Three passengers are dead, the ship is arriving Cape Verde under quarantine talks, and the strain still isn't named. The expedition-cruise rule book just got an unexpected page added.
The MV Hondius left Ushuaia in mid-April for what was sold as a 23-night Antarctica, Falklands and South Atlantic voyage, ending in the Canary Islands.
It did not end in the Canary Islands.
A 70-year-old male passenger fell ill at sea and died aboard. His body was offloaded at Saint Helena, the British territory the ship had stopped at on its way north. His 69-year-old wife — Dutch — was medically evacuated to South Africa, then collapsed at Johannesburg airport trying to fly home and died in hospital. A third passenger has since died.
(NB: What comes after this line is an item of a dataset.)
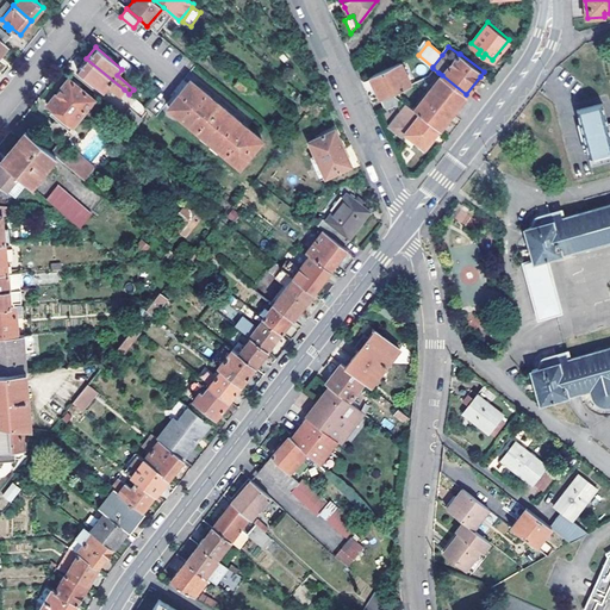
[(124,89),(86,58),(76,69),(104,91),(109,85),(119,95),(124,89)]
One more is in intensive care in Johannesburg, and roughly five other passengers are being treated as suspected cases.
figures via the South African Department of Health, reported by AP and CNN
On May 3, 2026, the World Health Organization confirmed at least one lab-positive hantavirus case from the ship and said sequencing to identify the specific strain is ongoing. The Hondius was, at that point, en route to Praia, Cape Verde, where authorities are reportedly negotiating to isolate the remaining sick passengers in hospital before any onward sailing.
Here's the part that should make every expedition cruiser pause.
What hantavirus actually is — and isn't
Hantaviruses are a family of viruses normally carried by rodents. People usually catch them by breathing in aerosolised dust from rodent urine, droppings or saliva — typically in cabins, sheds, or anywhere mice or rats have been nesting. The fatality rate, depending on strain, runs anywhere from a few percent to roughly a third of cases.